Add Handbook monitoring: Status check, availability, TLS
Summary
handbook.gitlab.com is not monitored by any status checks or GitLab.com monitoring
internal.gitlab.com should be monitored, too, but needs an HTTPS with GitLab PAT session.
Context
Historically, about.gitlab.com was not always monitored by the infrastructure team. When handbook.gitlab.com was introduced as new sub domain, I'm not sure that monitoring exists at all.
I cannot find handbook, marketing, about in the dashboards at https://dashboards.gitlab.net/dashboards (via https://handbook.gitlab.com/handbook/engineering/monitoring/)
- 2017, discussion for www-gitlab-com gitlab-com/www-gitlab-com#1569
- 2020, monitoring of deployment jobs that exceed 10 min gitlab-com/www-gitlab-com#7162 (moved)

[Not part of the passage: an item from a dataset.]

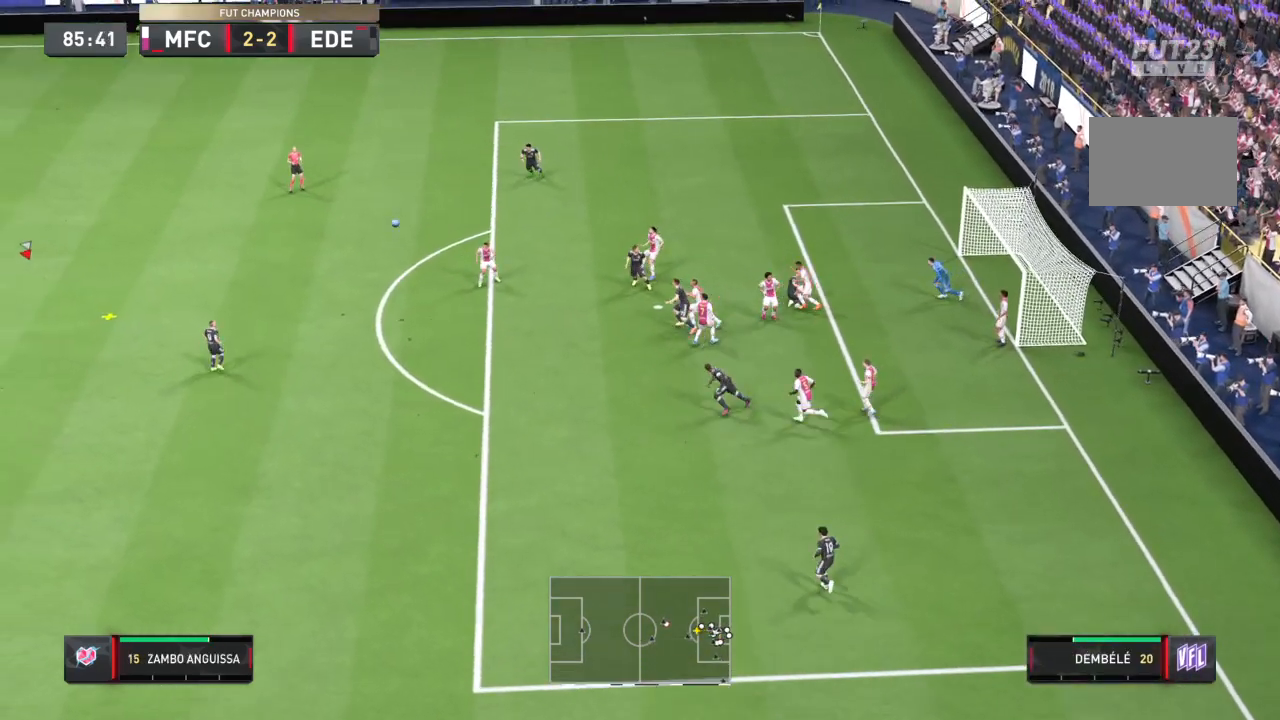
{"buttons": ["R2"], "left_stick": "down-right", "right_stick": "center", "events": [[167, "left_stick", "down-right"], [267, "left_stick", "right"], [434, "R2", "up"], [501, "R2", "down"], [501, "left_stick", "down-right"]]}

- 2020 Handbook outage gitlab-com/www-gitlab-com#7897 (closed) with corrective actions to add monitoring gitlab-com/gl-infra/production-engineering#10493 (closed)
- Status: Unclear.
- \> will the alerts appear in #handbook-escalation slack channel?
- Status: Unclear.
- 2022, continuous URL linting and external monitoring checks gitlab-com/www-gitlab-com#13980 (closed) (I gave up on last year without DRIs)

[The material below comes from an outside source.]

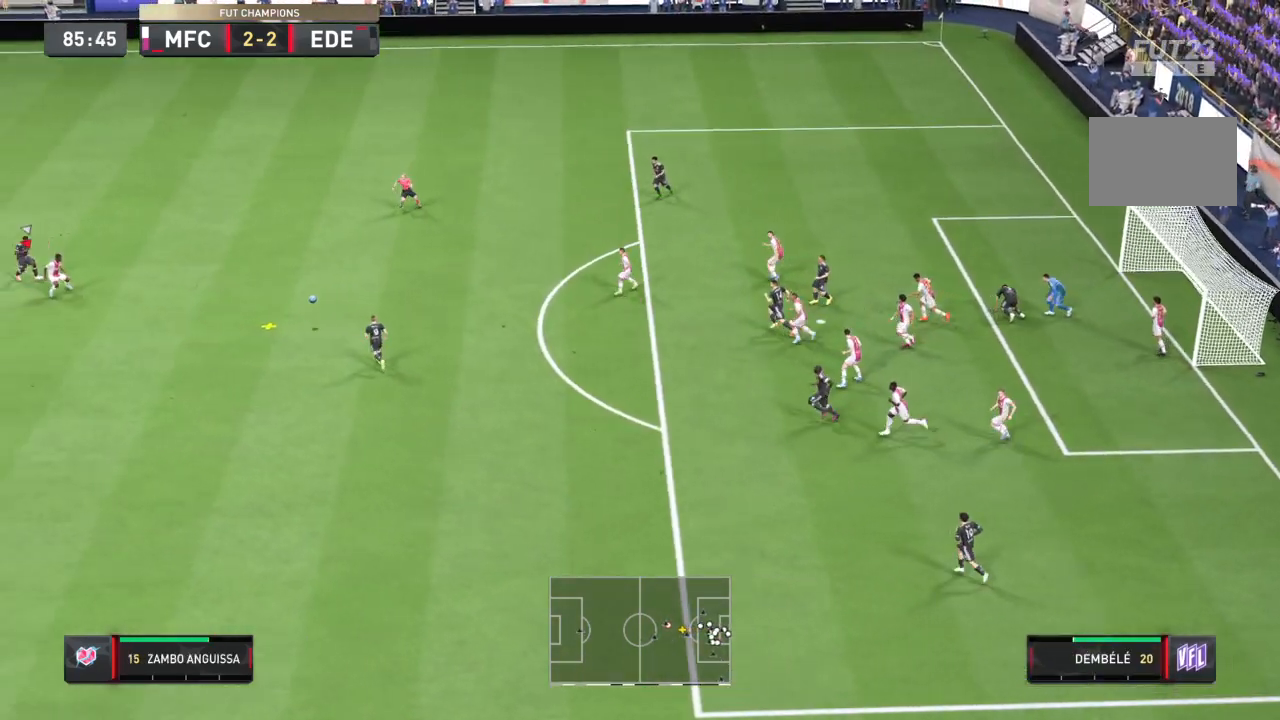
{"buttons": ["TRIANGLE"], "left_stick": "up-right", "right_stick": "center", "events": [[167, "R2", "up"], [267, "L1", "down"], [267, "left_stick", "right"], [334, "L1", "up"], [400, "left_stick", "up-right"], [500, "TRIANGLE", "down"]]}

Relevant logs and/or screenshots and/or links to examples
Possible solutions
Boring solution
- Run curl/hurl in a CI/CD job
- In the same project, or docsy-gitlab, or dedicated handbook-tools project
- hurl example: https://about.gitlab.com/blog/2022/12/14/how-to-continously-test-web-apps-apis-with-hurl-and-gitlab-ci-cd/
- Alert the failed job into a Slack alert into #handbook-escalation
More advanced solution
- Add an infrastructure task to run a Blackbox exporter check against the handbook domains
- HTTPS reachability
- Certificate validity
- Access GitLab Ops Grafana dashboards
- Alerts into Slack #handbook-escalation, and email to backend maintainers
Wishlist
- External URL monitoring to check if URLs throw 404, and create a weekly/monthly report.